Monday, February 7, 2011
This chart of 5-yr Treasury yields is a companion to the Vix/S&P 500 chart in my previous post. It illustrates the market's amazing reaction to the Fed's QE2 program, which was first implemented in early November. Contrary to what the Fed thought—that QE2 purchases of Treasuries would depress interest rates and thus help stimulate the economy—the beginning of QE2 marked the exact bottom for 5-yr Treasury yields, which are center-mass for the bond purchase program. It wasn't supposed to happen that way—Fed purchases were supposed to keep rates from rising, not make them rise. And since the end of January, yields have risen almost 40 bps, as better economic news has caused investors to move forward their expectations for an end to the Fed's quantitative easing efforts, and to move forward their expectations for a beginning to an eventual Fed tightening.

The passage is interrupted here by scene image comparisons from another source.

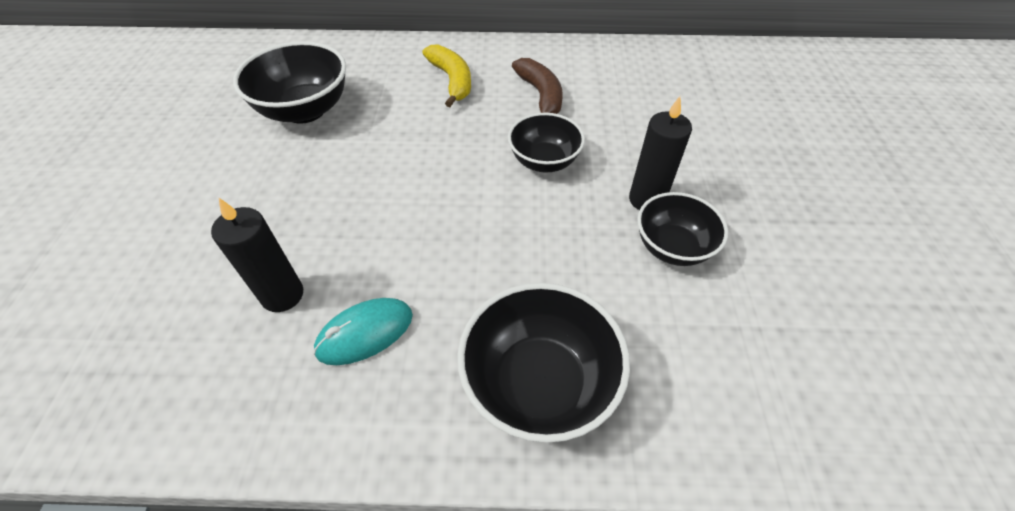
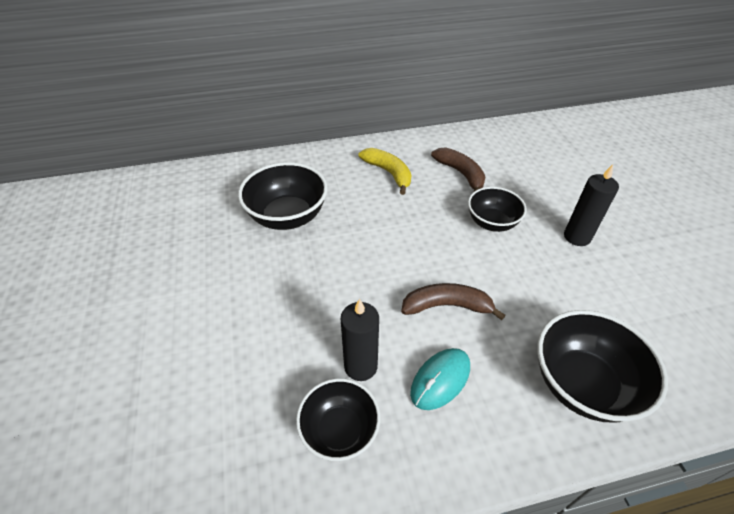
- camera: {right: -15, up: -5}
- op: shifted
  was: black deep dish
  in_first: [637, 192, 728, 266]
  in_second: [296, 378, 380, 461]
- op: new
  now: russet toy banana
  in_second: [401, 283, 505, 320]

So the Fed had the logic and the sequence of events wrong. QE2 didn't lower interest rates, and therefore it hasn't stimulated the economy. Moreover, QE2 so far has had little discernible impact on the money supply. This leads to the conclusion that the economy was improving on its own, well before QE2 could have had any meaningful impact. Plus, this whole episode illustrates powerfully how economic fundamentals and market forces can overwhelm the efforts of mere Fed governors.